The ebook was certainly one of three gadgets whose pages 30-year-old Austin Siebert, of Maumee southwest of Toledo, has been convicted of spraying with narcotics after which transport to Grafton Correctional Establishment disguised as Amazon orders. The others had been a 2019 GRE Handbook and a separate piece of paper, in line with court docket paperwork.
On Nov. 18, U.S. District Decide Donald C. Nugent sentenced Siebert to greater than a decade in jail for his position within the drug trafficking scheme.

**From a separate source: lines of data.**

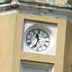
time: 11:33
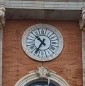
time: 10:34
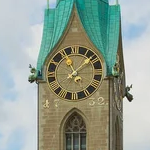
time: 11:08
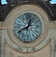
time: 12:40
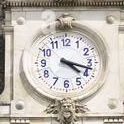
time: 4:17
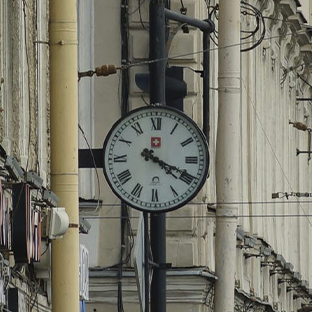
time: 4:19
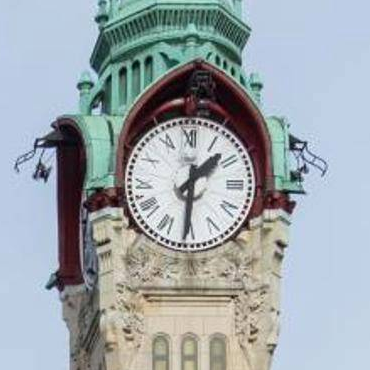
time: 1:30
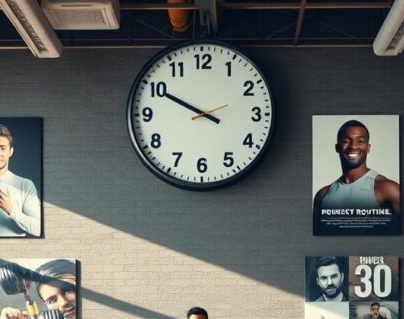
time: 9:49
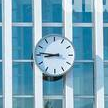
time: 8:46
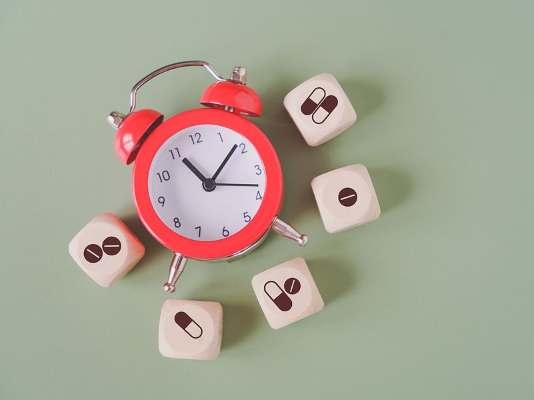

Siebert and an inmate on the jail had been caught in a recorded dialog discussing the cargo. He both didn’t know or didn’t care {that a} central theme of “Hillbilly Elegy” is the impacts of narcotics habit on Vance’s household and the broader tradition.
“Is it Hillbilly?” the inmate asks.
“I don’t know what you’re speaking about,” Siebert replies, momentarily confused. Then, abruptly remembering, he says, “Oh, yeah, yeah, yeah. That’s the ebook, the ebook I’m studying. (Expletive) romance novel.”